Our estimate for the average sleep time \(\theta = \mathbb EX\) will be the plug-in estimator \(\theta^* \mathbb E_*X^*\), which, as we have discussed before, is the sample mean \(\theta^* = \overline{X}\).

estimate <- mean(sleep)
estimate
[1] 6.878955

This is a bit under 7 hours.

But we should check whether our estimator is likely to be biased or not. How can we estimate the bias (in order to check it’s close to 0)? Well, the bias is, of course, \[ \operatorname{bias}(\theta^*) = \mathbb E(\theta^*) - \theta . \] How will we estimate each of those terms. Well, we’ve already estimated the second term \(\theta\) by \(\theta^* = 6.8790\). And the first term, we have just discussed how to estimate that using bootstrapping.

Here our estimator/statistic is using all \(m\) pieces of data so, in our previous notation, \(n\) and \(m\) are the same: we will take \(n = 1991\) samples from our \(m = 1991\) pieces of data. Note that these are sampling with replacement, so we’re not just getting the same thing every time.

set.seed(3)
boots <- 1e5
bootests <- rep(0, boots)
for (k in 1:boots) {
  resample <- sample(sleep, m, replace = TRUE)
  bootests[k] <- mean(resample)
}
est_exp <- mean(bootests)
est_exp
[1] 6.878924

This typically comes out as very close to the original estimate. With the seed set as 3 for reproducibility, we get 6.8795. So our estimate of the bias is \[ \widehat{\operatorname{bias}}(\theta^*) = \widehat{\mathbb E(\theta^*)} - \theta^* = 6.8795 - 6.8790 = 0.0005 .\]

Note here that we are the bias \[ \operatorname{bias}(\theta^*) = \mathbb E(\theta^*) - \theta \] is estimated by \[ \widehat{\operatorname{bias}}(\theta) = \widehat{\mathbb E(\theta^*)} - \theta^*\] In the first, true, expression, \(\theta^*\) is playing the role of the estimator in the first term on the right-hand side; but in the second, estimated, expression, \(\theta^*\) is playing the role of (the estimate of) the true value in the second term on the right-hand side.

On this occasion our estimator turned out to be unbiased – or at least extremely close to unbiased.

<!–But had we found some bias, it is often preferable to improve our estimator by removing that bias. Our refined, or “debiased”, estimator would be \[ \theta^* - \widehat{\operatorname{bias}}(\theta) = \theta^* - \Big(\widehat{\mathbb E(\theta^*)} - \theta^*\Big) = 2\theta^* - \widehat{\mathbb E(\theta^*)} . \]

26.4 Bootstrap estimation of variance and intervals

What about the error in our estimator? We measure that through the variance, because the variance equals the mean-square error for an unbiased estimator. (For a biased estimator, the MSE is the bias-square plus the variance – remember s@thm-MSE-bias a long time ago). Again, we can use the bootstrap.
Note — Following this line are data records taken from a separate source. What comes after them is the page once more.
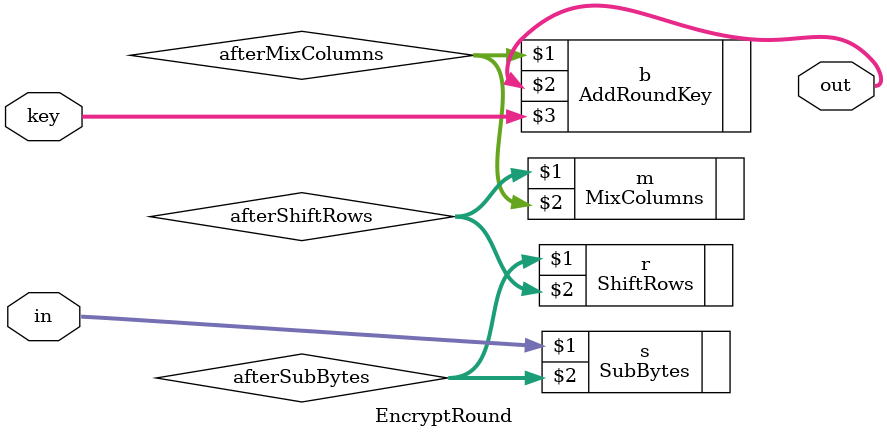
<source format=v>
`timescale 1ns / 1ps

module EncryptRound(in,key,out);
    input [127:0] in;
    output [127:0] out;
    input [127:0] key;
    wire [127:0] afterSubBytes;
    wire [127:0] afterShiftRows;
    wire [127:0] afterMixColumns;
    wire [127:0] afterAddroundKey;
    
    SubBytes s(in,afterSubBytes);
    ShiftRows r(afterSubBytes,afterShiftRows);
    MixColumns m(afterShiftRows,afterMixColumns);
    AddRoundKey b(afterMixColumns,out,key);
            
endmodule

</source>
Example 26.3 We continue the sleep example.

var(miniests)
[1] 0.0008712956

This is 0.09, which is a pretty good estimate for the variance.

However, this sample variance is calculated as \[ S^2 = \frac{1}{B-1} \sum_{k=1}^B \big(T^*_k - \overline{T^*}\big)^2 . \] But it’s a bit strange to be looking at squared-difference from \(\overline T^*\), a Monte Carlo-like estimate of \(\theta\), when we have the plug-in estimate \(\theta^*\) available, which we would think is better. So preferable to use is \[ \frac{1}{B-1} \sum_{k=1}^B \big(T^*_k - \theta^*\big)^2 . \] Here, this is the following

(1 / (boots - 1)) * sum((bootests - estimate)^2)
[1] 0.0008780498

In this case, with plenty of samples and well-behaved data, this is identical to 6 decimal places. But on other occasions, with fewer samples and weirder data, it could be an improvement.

26.5 Confidence intervals

As with the variance, we could form our confidence intervals just as the upper and lower quantiles of the data; let’s call this \(\theta^*_{\mathrm{L}}\) and \(\theta^*_{\mathrm{U}}\).